Nowadays, fitness has plays a crucial role in a cricketer’s career. In cricket, the fitness has always been a concern for the Australians for the longest time, but now it has become a common thread for most of the competing nations.
India skipper Virat Kohli is arguably the fittest cricketer in the world. However, despite this Kohli-inspired fitness fascination, Australians are still the leaders when it comes to fitness and using new techniques to further their training.
On Thursday, as the humidity drained the Australians in the second ODI at the Eden Gardens, many in the team also seen wearing GPS tracking vests under their uniforms.
After Australian paceman Kane Richardson delivered the fifth ball of the 12th over in the India innings, the camera panned to capture the back of his jersey. While, Michael Clarke, on commentary, helpfully explained that it was a GPS tracker device which the Australian strength and conditioning coach would monitor to track the players’ fitness.

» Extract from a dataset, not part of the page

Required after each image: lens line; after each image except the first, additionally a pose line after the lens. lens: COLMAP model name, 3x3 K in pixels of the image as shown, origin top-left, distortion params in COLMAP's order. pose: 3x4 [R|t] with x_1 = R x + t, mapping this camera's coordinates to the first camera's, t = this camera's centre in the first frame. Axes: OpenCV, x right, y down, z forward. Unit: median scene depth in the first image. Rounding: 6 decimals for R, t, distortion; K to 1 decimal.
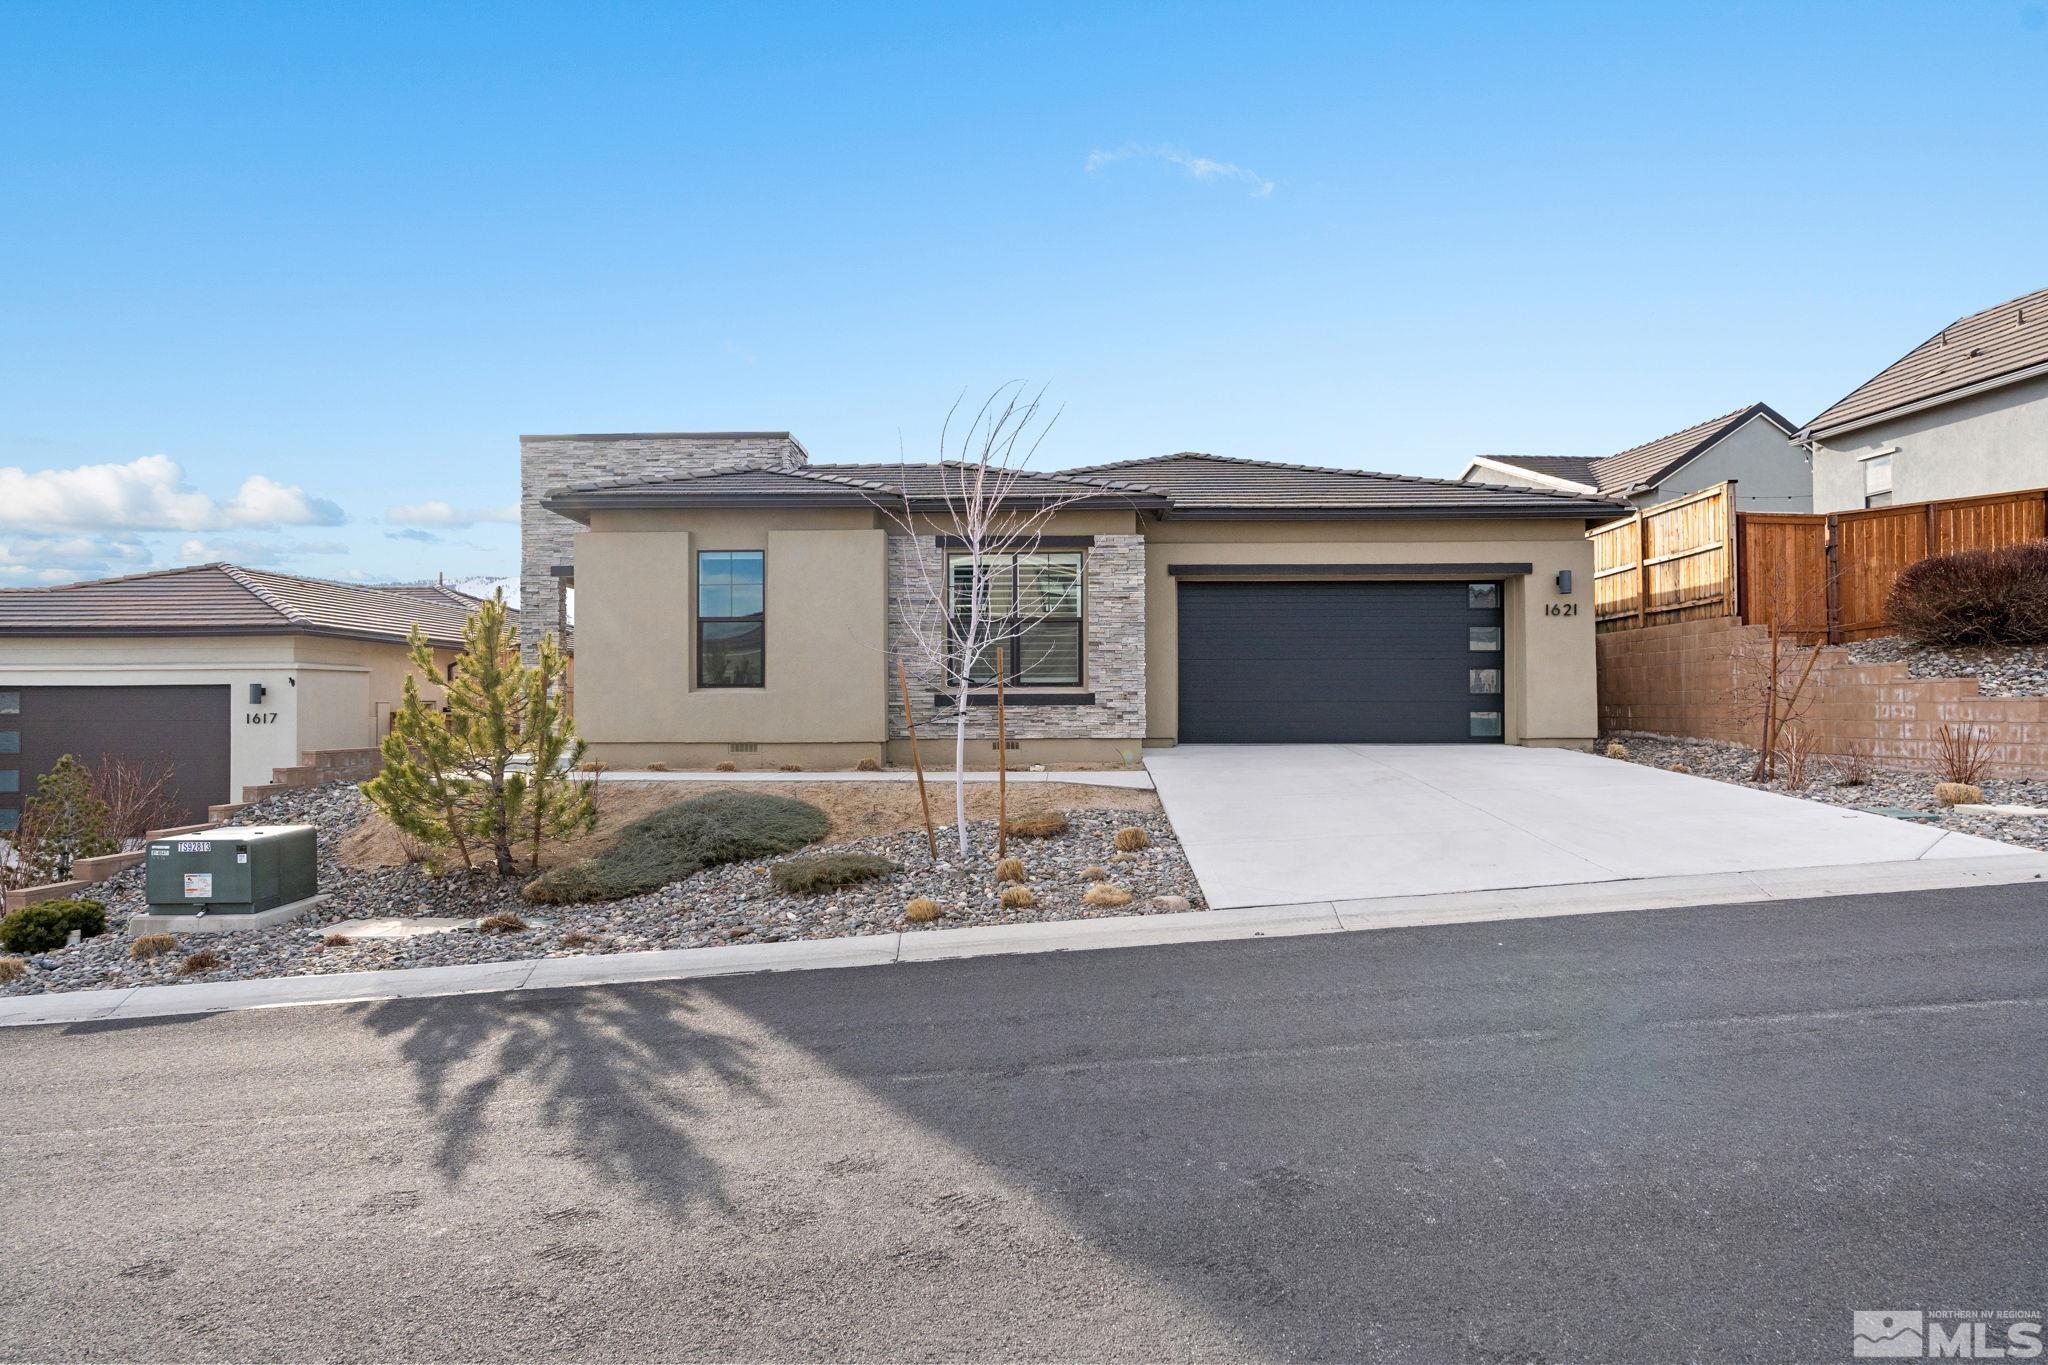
lens RADIAL K [[1209.4, 0, 1016.5], [0, 1209.4, 703.2], [0, 0, 1]] dist [-0.003036, -0.000590]
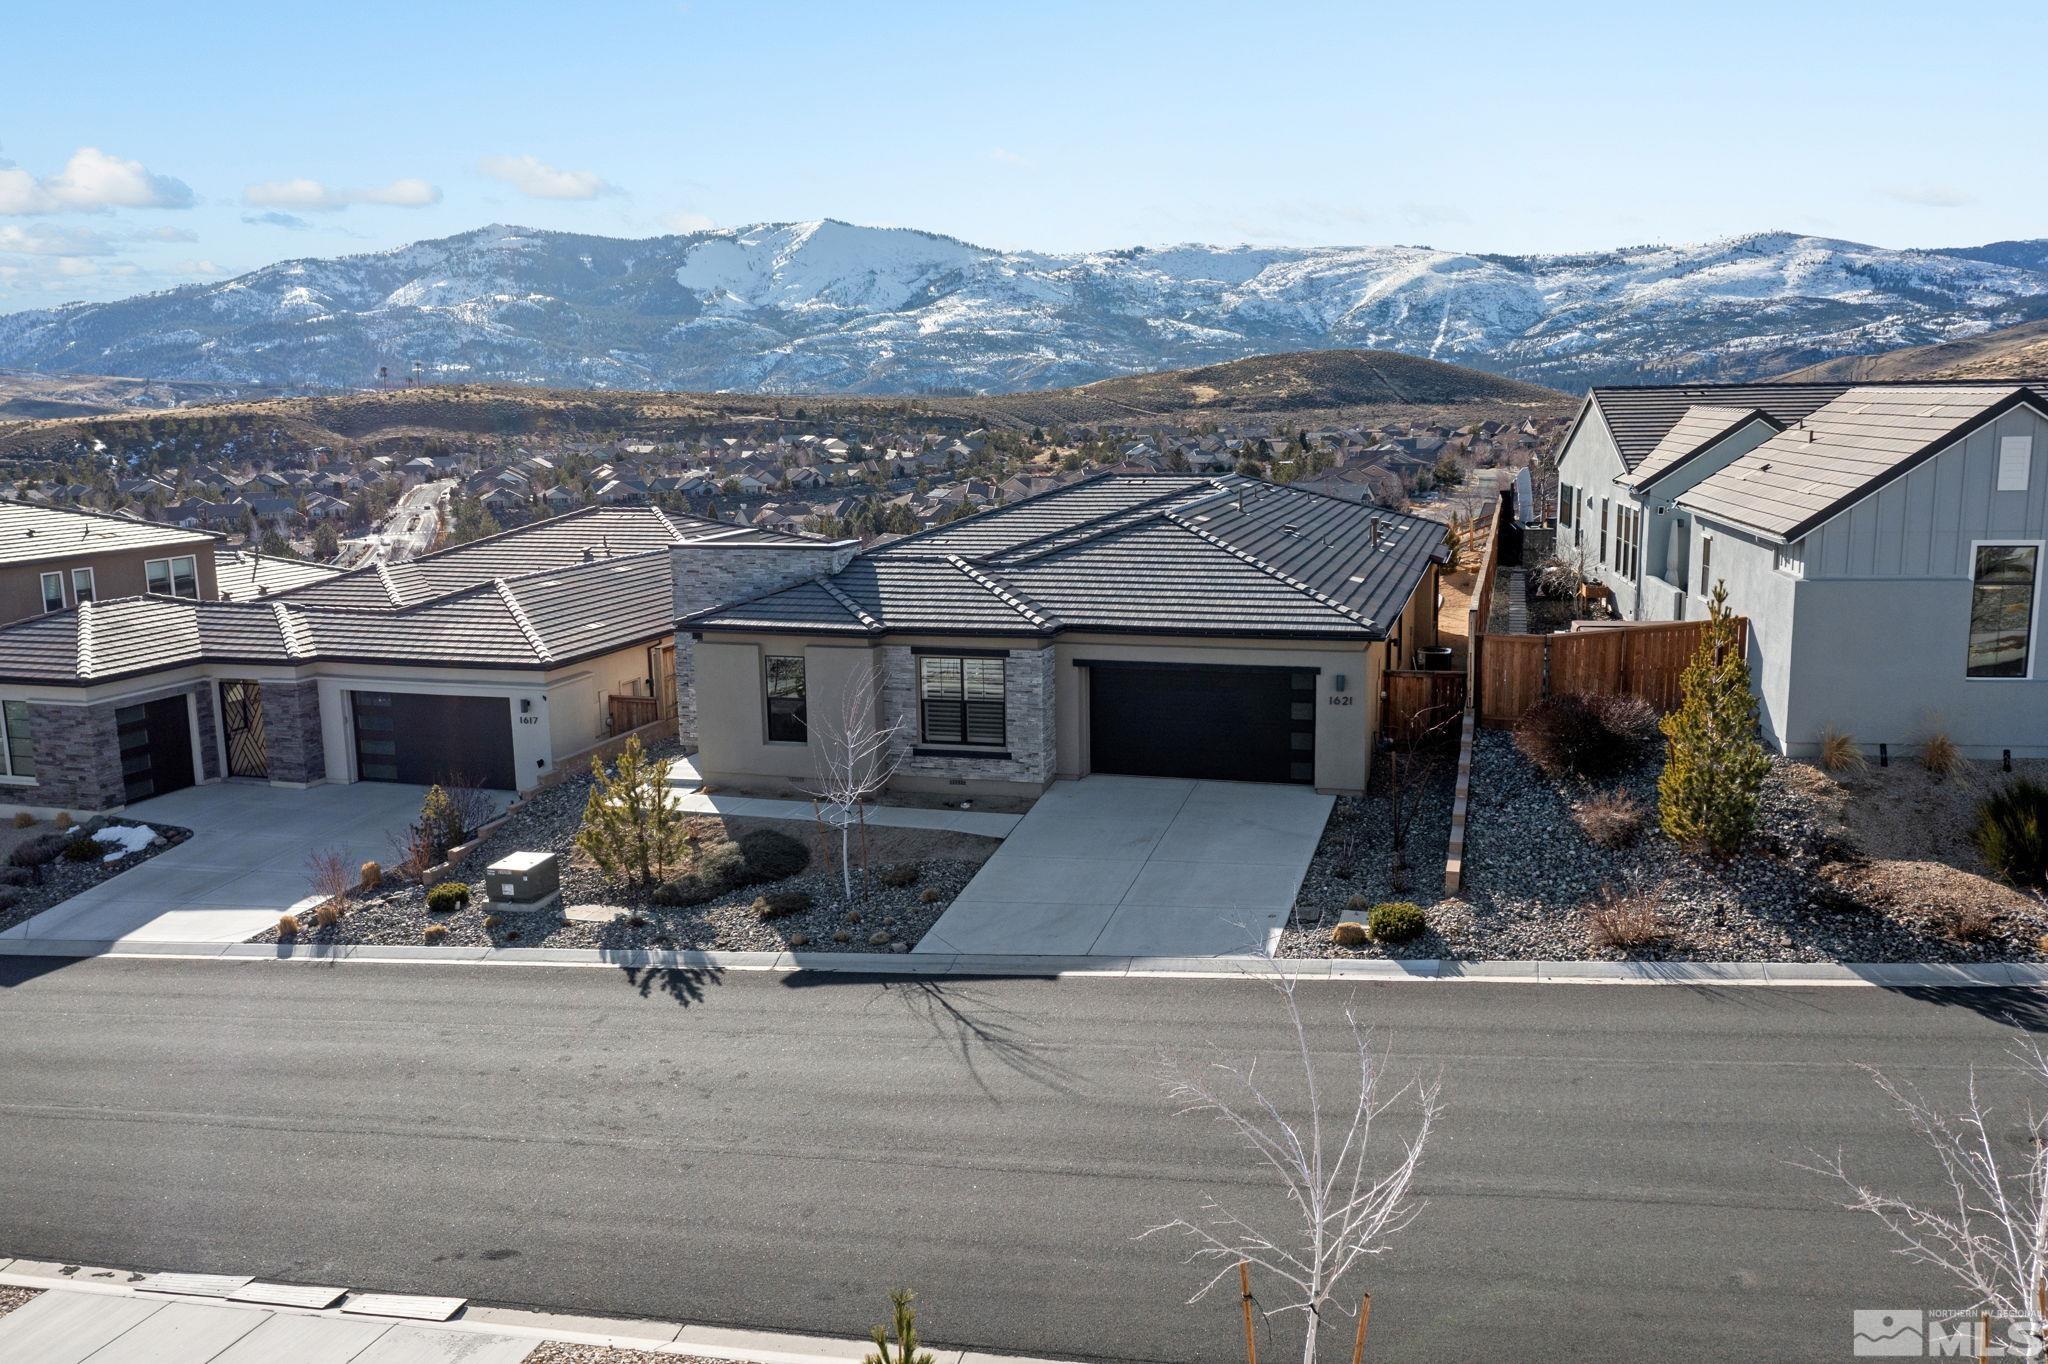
lens RADIAL K [[1611.3, 0, 1019.9], [0, 1611.3, 689.1], [0, 0, 1]] dist [-0.012451, 0.003027]
pose [[0.964184, 0.031073, -0.263409, 0.704841], [0.019255, 0.982293, 0.186358, -0.539394], [0.264535, -0.184756, 0.946513, -1.050321]]
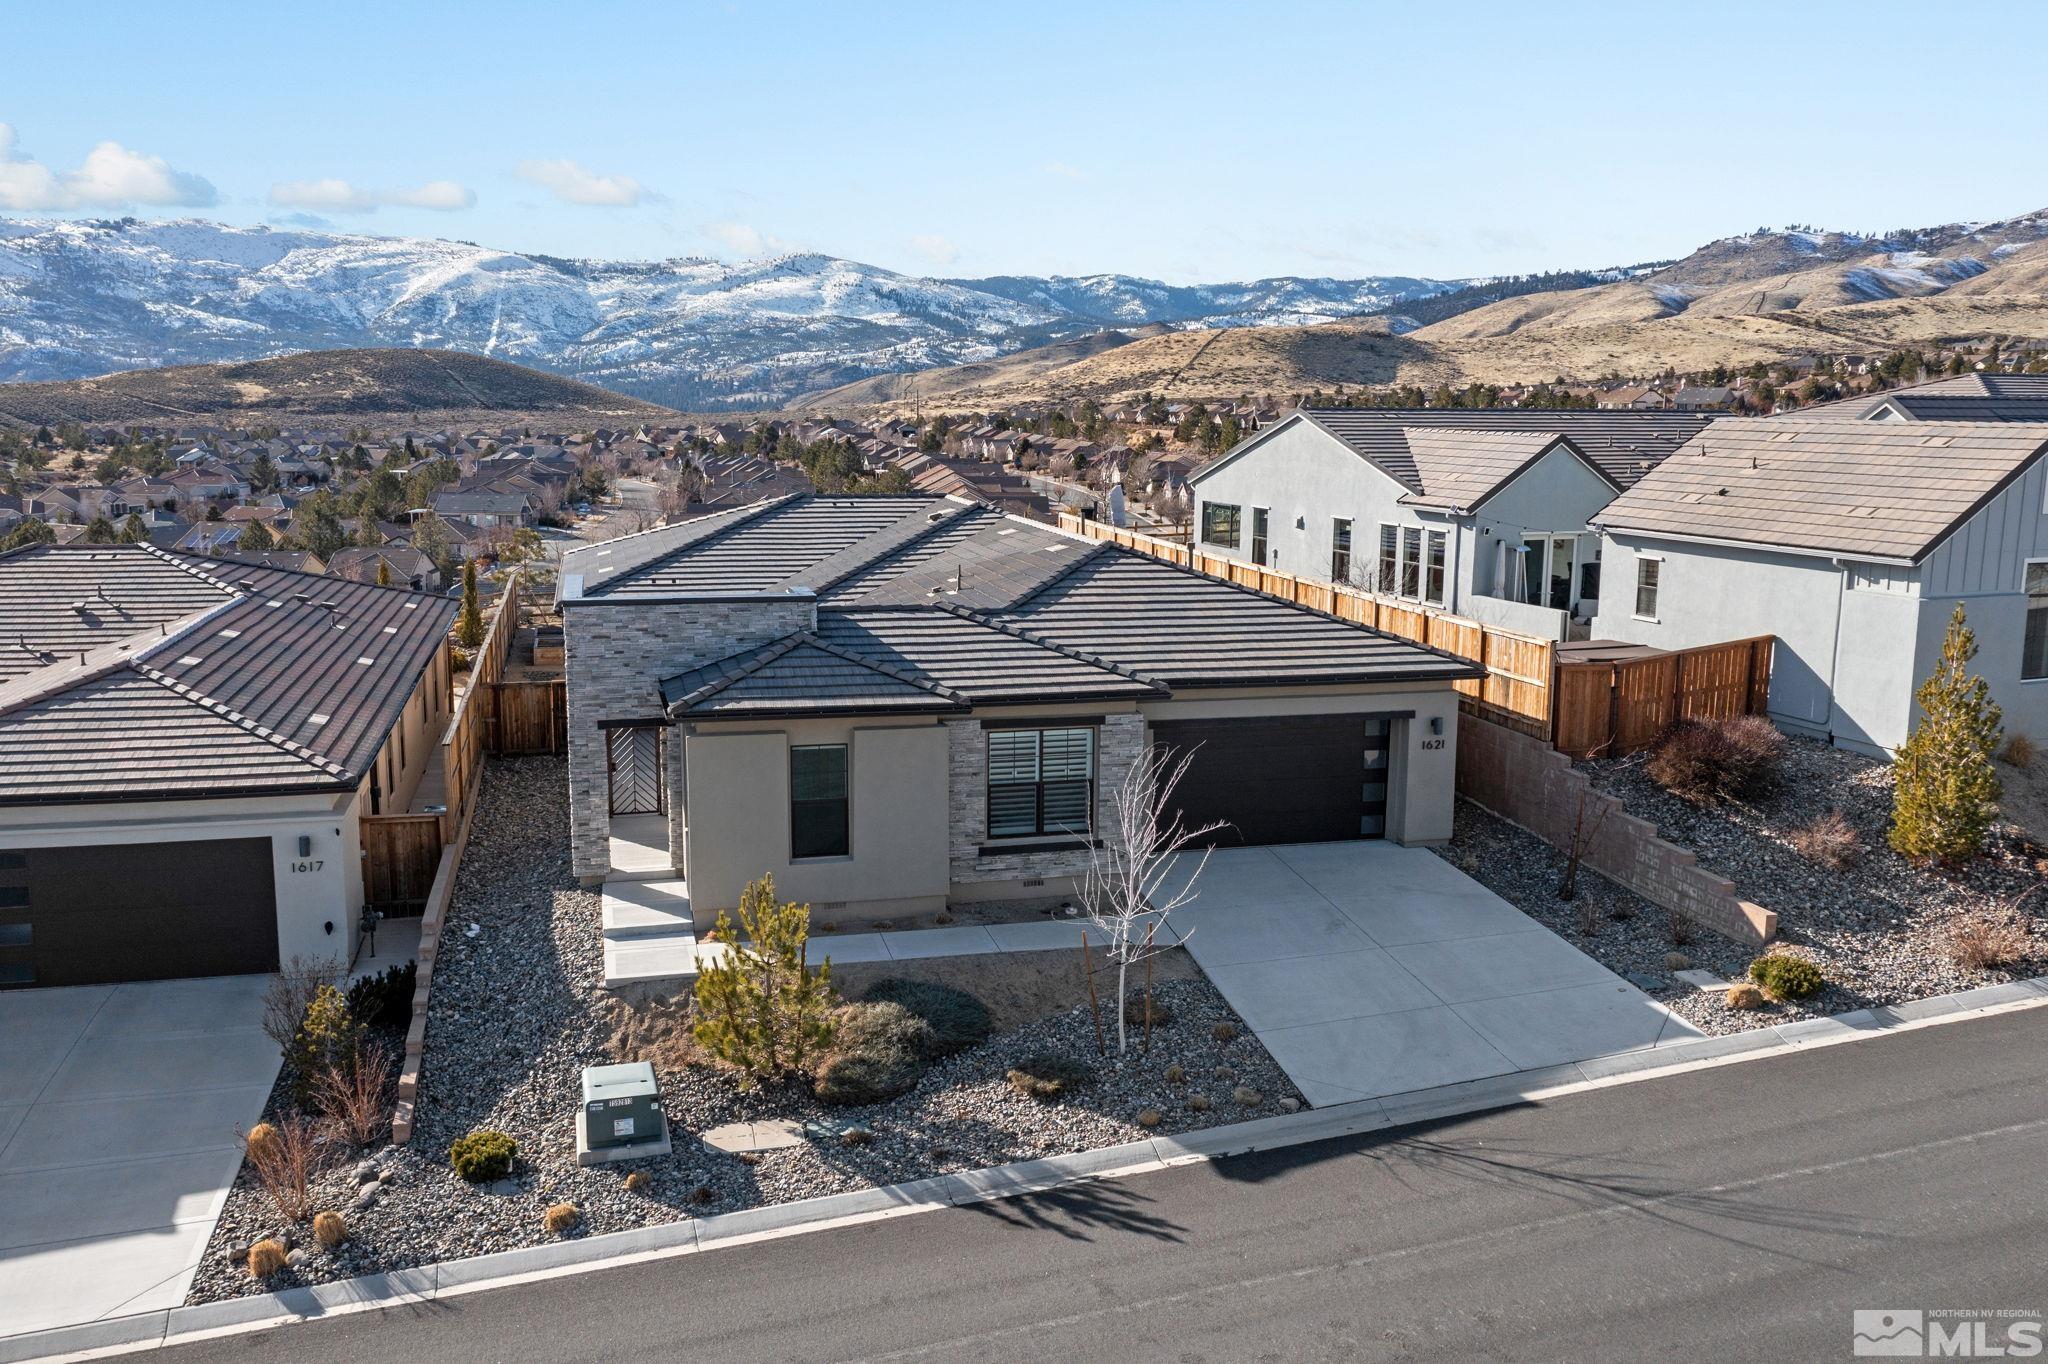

GPS tracking helps the coach to monitor the players’ heart rate and count the distance a player covers during a match in terms of steps taken. Especially, in hot conditions like Kolkata, the management directed a few of its players to wear the GPS devices.
It was back in 2006-’07 that the GPS was first used on the cricket field by Australian players. The study was allowed to find out how much players exerted during a match and used to evaluate the strength levels of a player.
While India’s team management uses some unique techniques in order to monitor the exertion levels of the cricketers, it has yet to take the next step to gauge the endurance levels of players during a match. Taking a few lessons from the Australian team management, they could go a long way to help them achieve that goal.